You familiar with that process? 

You will first need to re-merge the package with FEATURES="splitdebug"

Then emerge gdb if you don't have it already

You should be able to get the numeric process ID for dansguardian with ps

fire up gdb

attach <process id>

wait for segfault, soon as it occurs, hit bt and press enter.
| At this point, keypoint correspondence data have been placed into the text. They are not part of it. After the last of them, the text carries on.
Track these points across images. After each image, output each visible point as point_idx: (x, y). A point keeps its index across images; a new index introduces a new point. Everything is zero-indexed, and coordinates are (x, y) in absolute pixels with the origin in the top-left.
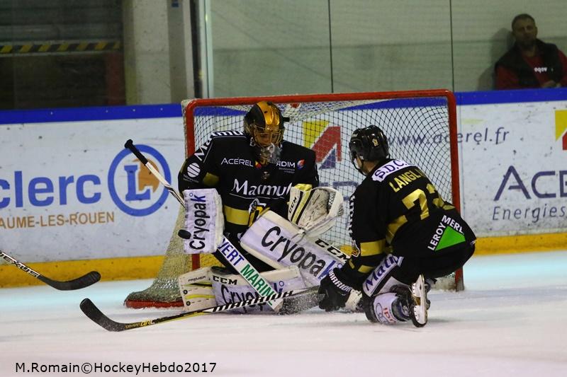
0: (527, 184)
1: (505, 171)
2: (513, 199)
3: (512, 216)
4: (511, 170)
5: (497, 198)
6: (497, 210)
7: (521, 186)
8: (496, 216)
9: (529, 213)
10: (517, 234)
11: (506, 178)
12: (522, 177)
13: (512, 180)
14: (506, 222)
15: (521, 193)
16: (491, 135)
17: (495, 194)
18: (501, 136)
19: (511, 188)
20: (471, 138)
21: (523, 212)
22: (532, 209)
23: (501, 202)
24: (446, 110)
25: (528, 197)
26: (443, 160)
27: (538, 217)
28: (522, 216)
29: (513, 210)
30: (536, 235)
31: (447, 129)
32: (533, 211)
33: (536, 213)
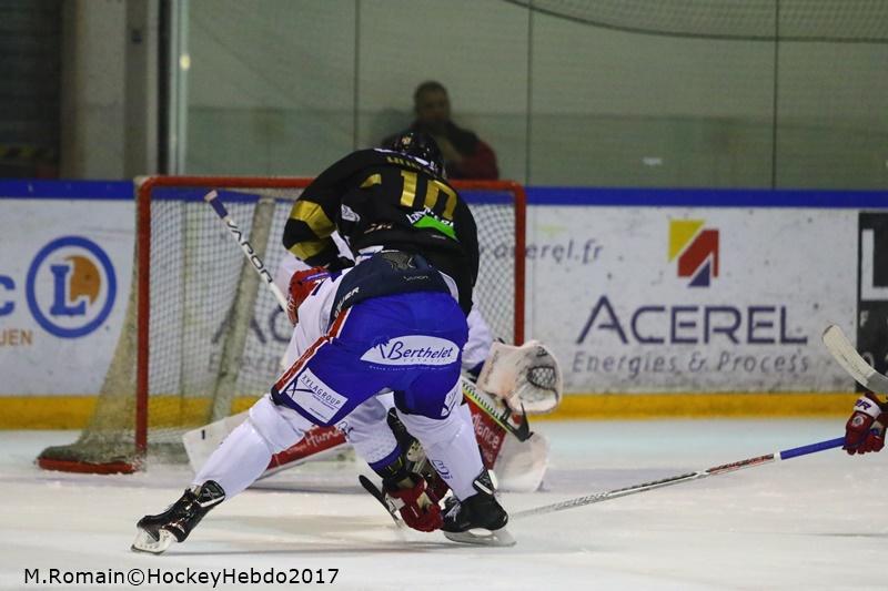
0: (625, 322)
1: (594, 302)
2: (604, 343)
3: (601, 368)
4: (604, 301)
5: (581, 340)
6: (581, 358)
7: (615, 325)
8: (579, 366)
9: (626, 365)
10: (607, 394)
11: (596, 312)
12: (618, 313)
13: (603, 316)
14: (591, 374)
15: (614, 336)
16: (579, 251)
17: (577, 334)
18: (591, 254)
19: (602, 326)
20: (549, 253)
21: (617, 363)
22: (629, 357)
23: (587, 346)
24: (511, 210)
25: (624, 340)
26: (503, 281)
27: (637, 370)
28: (615, 368)
29: (602, 359)
30: (632, 396)
31: (512, 238)
32: (631, 362)
33: (635, 365)
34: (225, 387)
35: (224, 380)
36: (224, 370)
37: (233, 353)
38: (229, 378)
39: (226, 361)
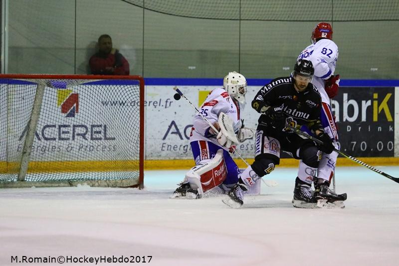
0: (182, 131)
1: (169, 124)
2: (173, 139)
3: (172, 149)
4: (173, 123)
5: (164, 138)
6: (164, 145)
7: (178, 132)
8: (164, 148)
9: (182, 148)
10: (175, 159)
11: (170, 127)
12: (179, 128)
13: (173, 129)
14: (169, 152)
15: (178, 136)
16: (163, 103)
17: (163, 136)
18: (168, 104)
19: (172, 133)
20: (152, 104)
21: (179, 147)
22: (184, 145)
23: (166, 141)
24: (138, 87)
25: (182, 138)
26: (135, 116)
27: (186, 150)
28: (178, 149)
29: (173, 146)
30: (185, 160)
31: (139, 98)
32: (184, 147)
33: (186, 148)
34: (26, 158)
35: (25, 155)
36: (25, 151)
37: (28, 144)
38: (27, 154)
39: (26, 147)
Take that backtrace, and either post here to get other eyes on it, or, see if you can find a similar crash in an open bug. 

Beyond that I don't know, as I don't use it.

(NOTE: I'm more accustomed to cdb/windbg under Windows, so I'm not entirely sure if that's the "correct" way to do things on Linux, but it's worked for me on other apps !)

----------

## DawgG

thx for your help, but i don't know if i can do that since this is a really busy production server. until i go to work on a sunday i think i can live w/out dansguardian for some time  :wink:

when the opportunity occurs i will do it.

----------

## cach0rr0

ah right. yeah, suppose that's a bit of a monkey wrench! 

I guess the other possibility is seeing how much of that setup you can recreate on a VM, but that gets into the territory of "wait a minute...do I really have the time to spend duplicating a setup to try and debug an issue I don't really have time to debug, for a product that isn't mind?"

but if you DO have the time/spare cycles, that'd be one path.

----------